Be Cautious Even If You Just Think You Might Be Pregnant
"Based on our findings I would say that women in the early stages of pregnancy -- and those who may have conceived but aren't sure -- might want to play it safe for the first few months and avoid hot tubs or any exposure to hot water that will significantly increase body temperature," says Dr Li. "Although the finding is still preliminary, it is prudent for women to take such precautionary measures to reduce unnecessary risk of miscarriage."
The study, "Hot Tub Use during Pregnancy and the Risk of Miscarriage," found that the miscarriage risk went up with more frequent hot tub or Jacuzzi use and with use in the early stages of a pregnancy. Furthermore, among women who remembered the temperature settings of their hot tubs or Jacuzzis, the study found some indications that the risk of having a miscarriage may increase with higher water temperature settings.
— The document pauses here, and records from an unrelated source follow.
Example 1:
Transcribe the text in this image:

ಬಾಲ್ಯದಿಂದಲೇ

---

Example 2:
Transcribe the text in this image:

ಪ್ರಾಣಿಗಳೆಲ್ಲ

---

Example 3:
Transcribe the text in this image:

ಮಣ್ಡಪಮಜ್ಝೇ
The study was conducted among 1,063 women, and participants were recruited in the study on average at 40 days of gestational age. The information on hot tub or Jacuzzi use was obtained through in-person interviews.
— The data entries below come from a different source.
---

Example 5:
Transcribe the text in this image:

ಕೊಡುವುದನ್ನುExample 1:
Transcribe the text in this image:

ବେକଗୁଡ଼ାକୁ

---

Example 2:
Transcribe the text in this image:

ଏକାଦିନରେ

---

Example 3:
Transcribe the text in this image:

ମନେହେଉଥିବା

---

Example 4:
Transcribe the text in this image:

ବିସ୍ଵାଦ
This is the third study on miscarriages released by Kaiser Permanente in the last two years. In August, the British Medical Journal published a study showing the increased risk of miscarriages in women who used non-steroidal anti-inflammatory drugs (NSAIDs). Exposure to high levels of magnetic fields -- especially early in pregnancy -- can also significantly increase a woman's risk of miscarriage, according to research published in Epidemiology in 2002.